System 100 is further connected to information recognition device 160. Information recognition device 160 can be an OCR tool, an ASR tool and the like. Information recognition device 160 can generate pre-corrected information from the media item. It is noted that system 100 can have information recognition capabilities and can be integrated with information recognition device 160.
Pre-corrected information can be corrected by using one or more dictionaries. One of these dictionaries can include the recognition error correction information while other dictionaries can include non-contextual information, although this is not necessarily so.
Information recognition device 160 can correct the pre-corrected information by using recognition error correction information from system 100 and even by using another dictionary.
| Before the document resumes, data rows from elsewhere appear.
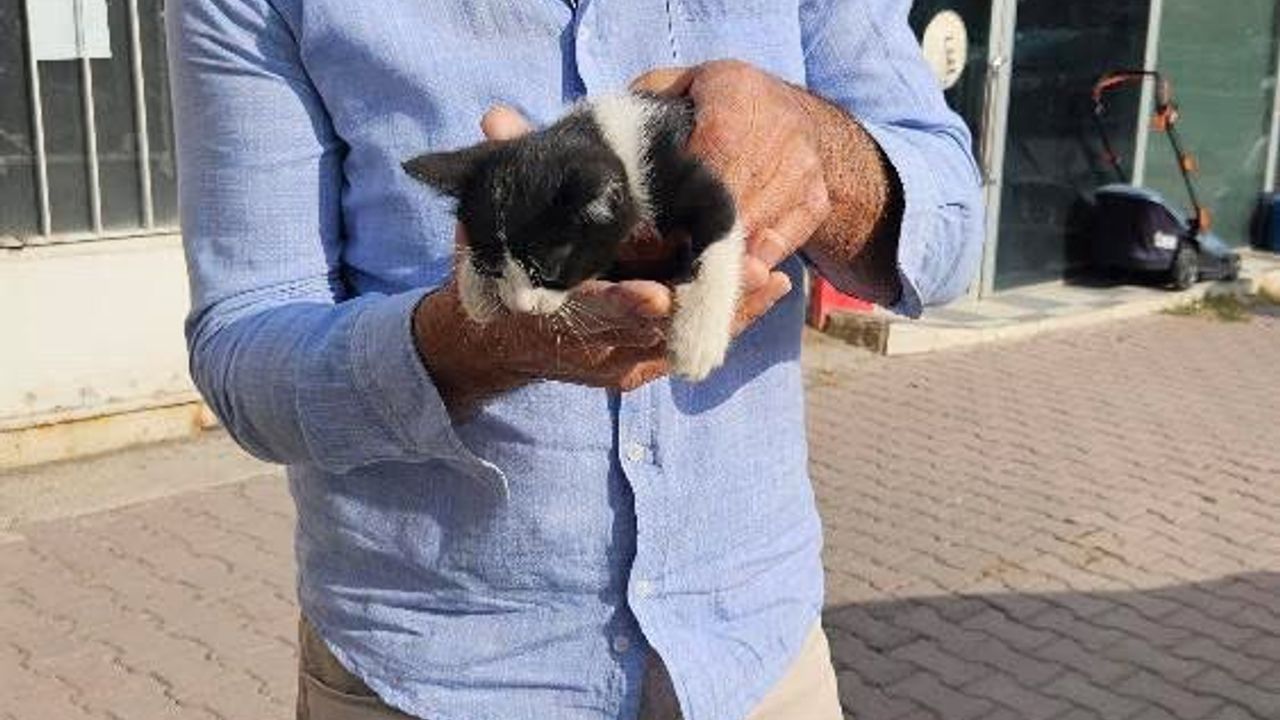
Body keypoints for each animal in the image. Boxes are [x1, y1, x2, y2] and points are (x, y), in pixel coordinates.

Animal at [403, 92, 743, 382]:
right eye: (491, 269)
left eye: (547, 271)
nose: (522, 308)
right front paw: (475, 291)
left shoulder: (673, 171)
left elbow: (720, 222)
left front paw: (697, 338)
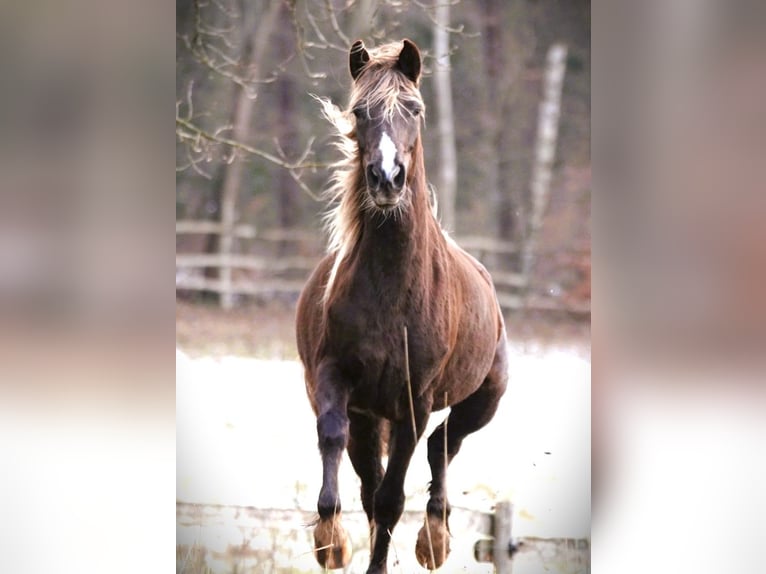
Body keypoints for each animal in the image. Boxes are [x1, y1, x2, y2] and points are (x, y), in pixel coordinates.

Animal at [296, 38, 509, 573]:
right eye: (359, 112)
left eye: (414, 109)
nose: (387, 178)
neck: (392, 288)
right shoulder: (337, 380)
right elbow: (337, 450)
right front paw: (331, 541)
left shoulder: (416, 400)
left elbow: (392, 498)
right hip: (371, 417)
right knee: (382, 475)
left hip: (483, 400)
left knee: (442, 446)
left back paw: (434, 539)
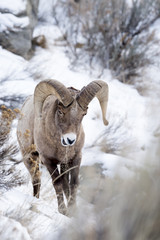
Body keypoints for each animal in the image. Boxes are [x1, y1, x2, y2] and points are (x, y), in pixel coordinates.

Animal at [16, 79, 109, 216]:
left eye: (84, 113)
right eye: (60, 111)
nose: (70, 140)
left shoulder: (75, 158)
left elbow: (73, 184)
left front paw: (73, 211)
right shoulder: (48, 161)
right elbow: (57, 184)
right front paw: (63, 211)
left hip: (63, 165)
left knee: (65, 184)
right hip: (30, 158)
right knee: (36, 180)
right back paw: (35, 200)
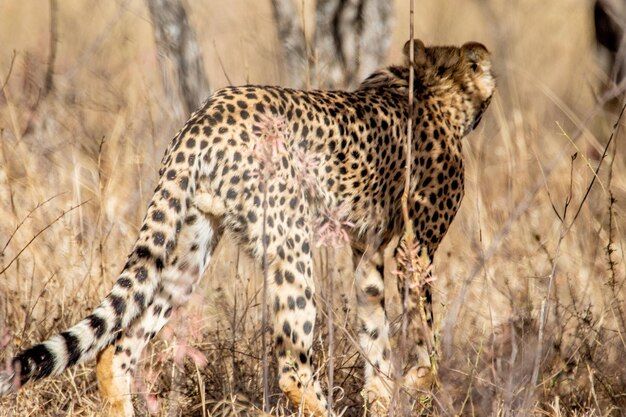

Furthermore, the invention can take the form of a computer program product accessible from a computer-usable or computer-readable medium providing program code for use by or in connection with a computer or any instruction execution system. For the purposes of this description, a computer-usable or computer readable medium can be any apparatus that can contain, store, communicate, propagate, or transport the program for use by or in connection with the instruction execution system, apparatus, or device.
The medium can be an electronic, magnetic, optical, electromagnetic, infrared, or semiconductor system (or apparatus or device) or a propagation medium. Examples of a computer-readable medium include a semiconductor or solid-state memory, magnetic tape, a removable computer diskette, a random access memory (RAM), a read-only memory (ROM), a rigid magnetic disk and an optical disk. Current examples of optical disks include compact disk-read only memory (CD-ROM), compact disk-read/write (CD-R/W) and DVD.
A data processing system suitable for storing and/or executing program code will include at least one processor coupled directly or indirectly to memory elements through a system bus. The memory elements can include local memory employed during actual execution of the program code, bulk storage, and cache memories which provide temporary storage of at least some program code in order to reduce the number of times code must be retrieved from bulk storage during execution.
Input/output or I/O devices (including but not limited to keyboards, displays, pointing devices, etc.) can be coupled to the system either directly or through intervening I/O controllers.
Network adapters may also be coupled to the system to enable the data processing system to become coupled to other data processing systems or remote printers or storage devices through intervening private or public networks. Modems, cable modem and Ethernet cards are just a few of the currently available types of network adapters.
Variations, modifications, and other implementations of what is described herein will occur to those of ordinary skill in the art without departing from the spirit and the scope of the invention as claimed.
Accordingly, the invention is to be defined not by the preceding illustrative description but instead by the spirit and scope of the following claims.